In 1887, fixed book prices and a number of Kröner's other ideas were introduced at the association's general meeting and introduced a year later; this step is known today as Kröner's reform. Other results of his efforts were a revival of the association's activities, especially at the district and local levels, and the establishment of a commission to advise on complaints about skidding. In 1888, Kröner resigned as 1st chairman and transferred it to the Berlin publisher Paul Parey, who tried to enforce the reform by using coercive measures against the publishers.
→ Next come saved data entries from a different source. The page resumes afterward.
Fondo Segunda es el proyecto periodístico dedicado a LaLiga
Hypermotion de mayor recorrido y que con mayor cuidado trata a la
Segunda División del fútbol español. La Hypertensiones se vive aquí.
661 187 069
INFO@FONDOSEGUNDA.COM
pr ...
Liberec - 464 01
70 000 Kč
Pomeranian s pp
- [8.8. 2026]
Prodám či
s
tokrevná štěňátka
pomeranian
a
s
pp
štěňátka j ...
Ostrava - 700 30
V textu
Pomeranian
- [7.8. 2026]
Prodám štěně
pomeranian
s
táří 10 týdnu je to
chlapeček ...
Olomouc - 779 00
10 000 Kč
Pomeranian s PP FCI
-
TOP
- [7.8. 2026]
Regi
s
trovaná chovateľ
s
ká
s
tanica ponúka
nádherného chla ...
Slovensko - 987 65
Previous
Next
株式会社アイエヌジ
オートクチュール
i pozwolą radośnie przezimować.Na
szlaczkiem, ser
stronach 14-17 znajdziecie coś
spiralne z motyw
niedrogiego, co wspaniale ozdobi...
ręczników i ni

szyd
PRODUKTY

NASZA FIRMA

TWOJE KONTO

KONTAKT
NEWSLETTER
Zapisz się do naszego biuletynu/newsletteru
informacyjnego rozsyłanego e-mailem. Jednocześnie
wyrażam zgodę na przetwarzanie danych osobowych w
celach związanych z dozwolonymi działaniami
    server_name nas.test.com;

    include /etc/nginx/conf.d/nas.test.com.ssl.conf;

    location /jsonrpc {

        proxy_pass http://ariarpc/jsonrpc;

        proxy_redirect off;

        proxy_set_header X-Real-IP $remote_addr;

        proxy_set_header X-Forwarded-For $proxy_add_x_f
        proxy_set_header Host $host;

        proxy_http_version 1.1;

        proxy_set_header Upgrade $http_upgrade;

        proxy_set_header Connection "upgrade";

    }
This plan failed and Parey had to resign as chairman after only one year - to Adolf Kröner, who refused to stand for re-election in 1892 for health reasons.

=== Honors ===

- Honorary citizen of Leipzig (1888) on the occasion of the inauguration of the German Booksellers' House
- Private Councillor of Commerce
- In 1904, he was awarded the Cross of Honor of the Order of the Württemberg Crown, with which the personal title of nobility was associated
- Honorary Doctorate at the University of Tübingen (1909, Dr. phil. h. c.)
- Honorary Doctorate at the Ludwig-Maximilians-Universität München (1909, Dr. oec. publ. h. c.)
- Honorary Member of the German Publishers and Booksellers Association (1909)

=== Memberships ===

Adolf von Kröner was a member of the Corps Teutonia Stuttgart.